Le paragraphe 16(2) du Code prévoit une exception à son application en ce sens qu’il autorise l’adoption d’une exigence, d’une qualité requise ou d’une considération visant à favoriser et à développer la participation de citoyens canadiens ou de personnes légalement admises au Canada à titre de résidents permanents à des activités culturelles, éducatives, syndicales ou sportives.
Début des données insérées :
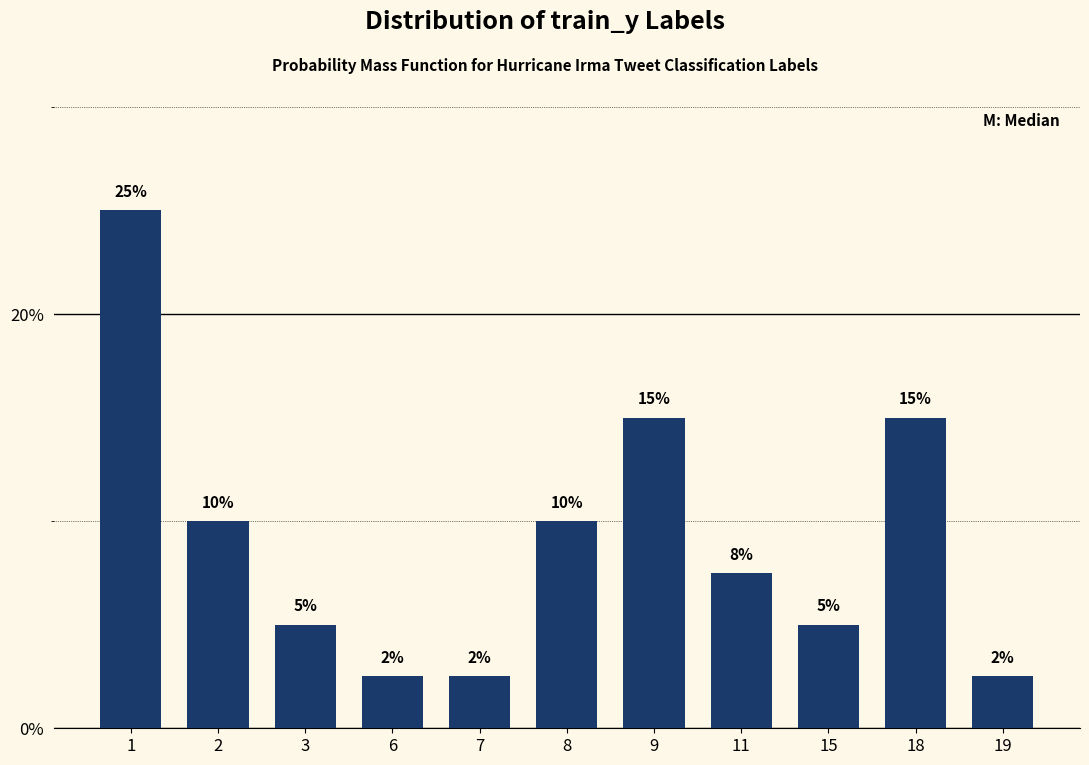

What is the greatest value displayed?

25.0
Cela signifie donc qu’une bourse d’études peut être réservée aux personnes qui ont la citoyenneté canadienne ou qui sont autorisées à résider au Canada de façon permanente, à condition toutefois qu’elle vise « à favoriser et à développer la participation» à des activités culturelles ou autres énoncées dans le Code. (Voir les dispositions pertinentes du Code à la fin de ce document.)

Les groupements sélectifs (article 18)

Voici quelques précisions concernant l’application de l’article 18 et en particulier la question de savoir s’il autorise les bourses d’études restrictives en réponse aux nombreuses demandes de renseignements que la Commission reçoit à cet égard, principalement des universités.

L’article 18 du Code autorise un organisme ou un groupement religieux, philanthropique, éducatif, de secours mutuel ou social dont le principal objectif est de servir les intérêts de personnes identifiées par un motif illicite de discrimination à n’accepter que des personnes ainsi identifiées comme membres ou participants. Les organismes ou groupements au sens de l’article 18 peuvent donc limiter l’admissibilité aux bourses d’études qu’ils offrent, mais uniquement à leurs membres ou participants. Il ne suffit pas qu’une personne obtienne une bourse d’un tel groupement sélectif pour qu’elle soit nécessairement considérée en être membre ou participer à ses activités.

Exemple : Une bourse offerte par un organisme de secours mutuel à des garçons ne sera compatible avec le Code que si l’organisme en question a pour principal objectif de servir les intérêts de garçons et si la bourse est offerte uniquement à des garçons qui sont déjà membres de cet organisme ou qui participent à ses activités.

Exemple : Une institution catholique peut très bien mettre sur pied une bourse réservée aux personnes catholiques qui veulent se préparer à la prêtrise. Pareillement, une école juive peut n’admettre que des personne juives et mettre sur pied des bourses réservées à des étudiantes et étudiants juifs.

Les bourses d’études comme avantage rattaché à l’emploi (alinéa 24 (1) d))

L’aide financière que certains employeurs accordent à leurs employés ou aux membres de leur famille sous forme de bourses d’études sont une aide qui procure un avantage ou des possibilités de promotion à un groupe restreint de personnes. Le Code autorise cette forme d’aide, bien qu’elle soit réservée à des personnes identifiées par leur état familial ou matrimonial. La CODP estime que les bourses d’études que les employeurs offrent à leurs employés et aux membres de leur famille sont acceptables en tant qu’avantage restrictif rattaché à l’emploi.


[3] Voir de façon plus générale Andrews c. Law society of British Columbia [1989] 1 R.C.S.143.
[4] Race, ascendance, couleur, lieu d’origine, origine ethnique, citoyenneté, nationalité, croyance, sexe, état familial, état matrimonial, âge, handicap, état d’assisté social (uniquement en matière de logement), existence d’un casier judiciaire (uniquement en matière d’emploi).